Russia’s “borscht index,” a cost of living index comprised of the price of standard ingredients in the traditional borscht soup, has doubled in the last five years. At the same time, the average size of food packets on supermarket shelves is slowly decreasing.

In the wake of the coronavirus (COVID-19) crisis, inflation is soaring in Russia. It hit a six-year high of 8.39% in 2021. This is driving up the prices of staples in Russian shops.

The borscht index measures the price of the basic ingredients for the famous Eurasian delicacy borscht: cabbage, potato, beetroot, carrot and onion.

Ingredients for one portion of borscht now cost RUB233.19 ($3.06), compared with RUB111.19 ($1.46) in 2017.

Meanwhile, the net weight of the food in some packaged goods is decreasing, according to Kommersant. This practice, known as “shrinkflation”, is employed by producers who cannot afford to keep selling the same goods for the same prices.

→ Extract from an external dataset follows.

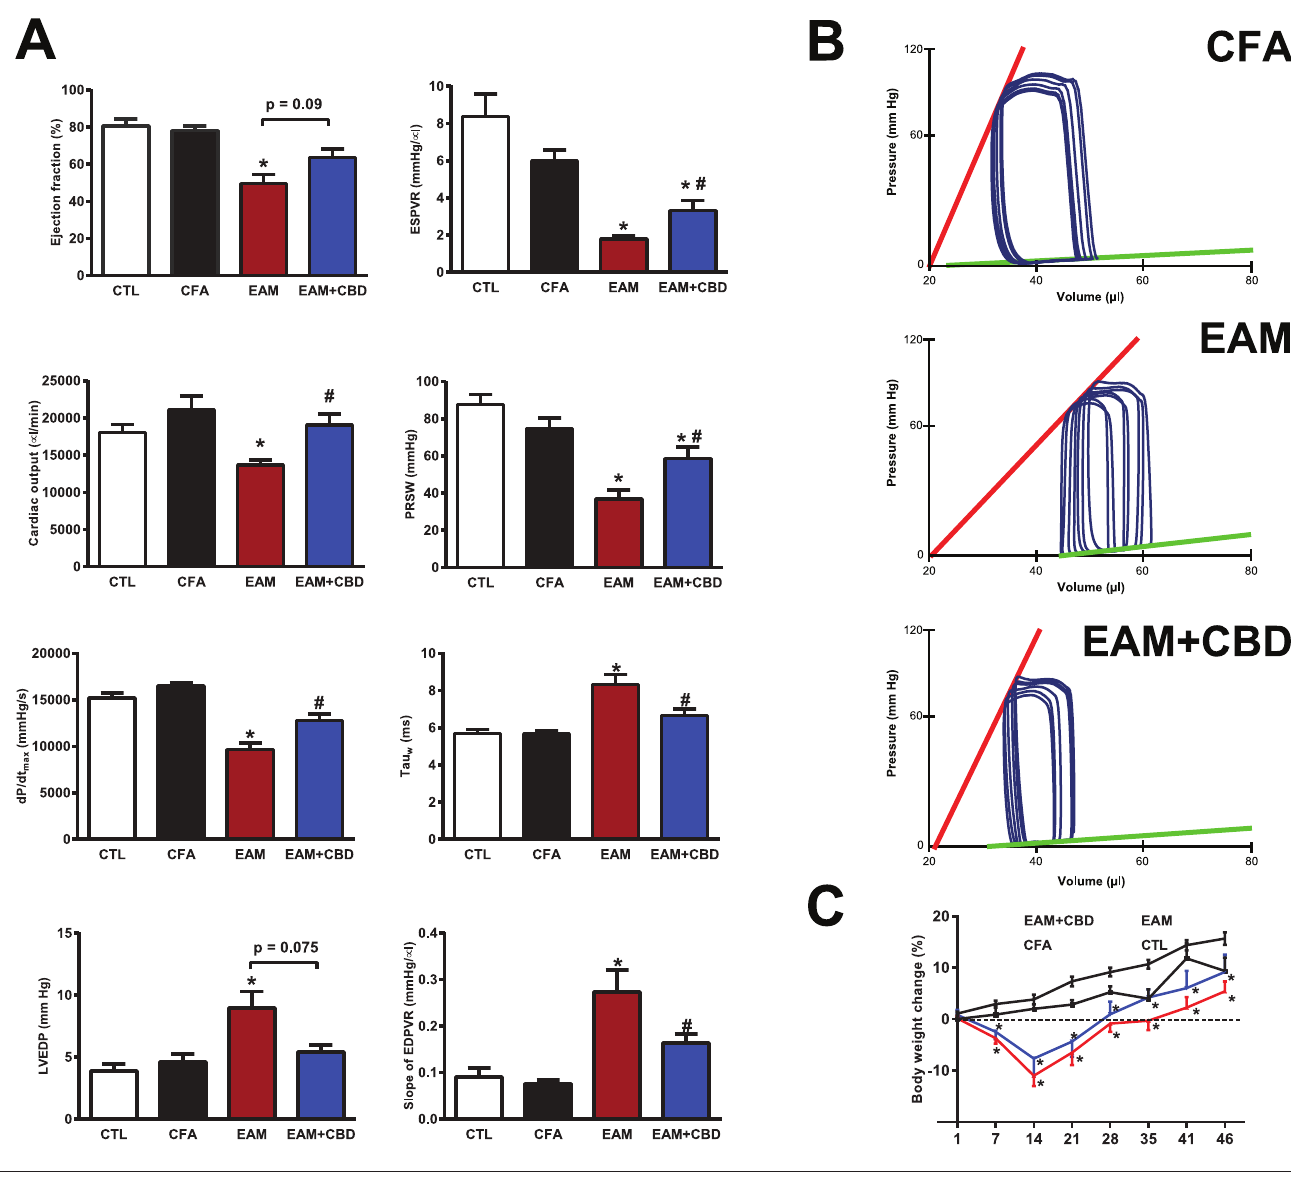
Figure 6. Effects of CBD on EAM-associated myocardial dysfunction and loss of body weight. (A) Classic indices of left ventricular systolic (ejection fraction, cardiac output, dP/dt ) and diastolic (left ventricular end-diastolic pressure [LVEDP], Tau ) and load-independent max W contractility (ESPVR), PRSW and diastolic stiffness (slope of EDPVR) parameters. (B) Representative pressure-volume loops of CFA, EAM and EAM + CBD groups. (C) Graph of body weight changes during the study course. * P < 0.05 versus CTL; # P < 0.05 versus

Instead, the cost of inflation is shifted onto the consumer by keeping prices the same but subtly reducing the contents of the package. The thinking behind this is that shoppers are more likely to check the price tag than they are to check the net weight of the product, so won’t be deterred from buying the product.

The benchmark ingredients in the soup – the so-called “borscht set” – were set by a retired teacher Natalya Atuchina from Omsk, who invented the index in 2014 to track rising prices after the sanctions regime was first imposed on Russia.

Russians who lived through the hyperinflation of the early 1990s remain somewhat traumatised by the experience and inflation to this day remains one of the public’s biggest concerns. So pensioners spending their spare time inventing inflation tracking indicators is not as strange in Russia as it may sound.

Nestle has reduced the contents of one set of instant coffee packets from 95g to 85g, while the average weight of a stick of butter has fallen from 180g to 150g, and 0.43 litre cans of beer are replacing 0.5 litre cans as the standard.

According to NielsenIQ, more than 20% of “new positions” in the dairy sector are the result of decreasing packet sizes.

With Russian wage growth stagnant, and the threat of new sanctions over Putin’s recognition of Luhansk and Donetsk as independent from Ukraine, it seems likely that Russia’s consumers will be more stretched than ever in the years to come.

The Central Bank of Russia (CBR) anticipates that prices will grow by 5-6% in 2022, but that prediction fails to account for the impact of the escalating crisis with Ukraine.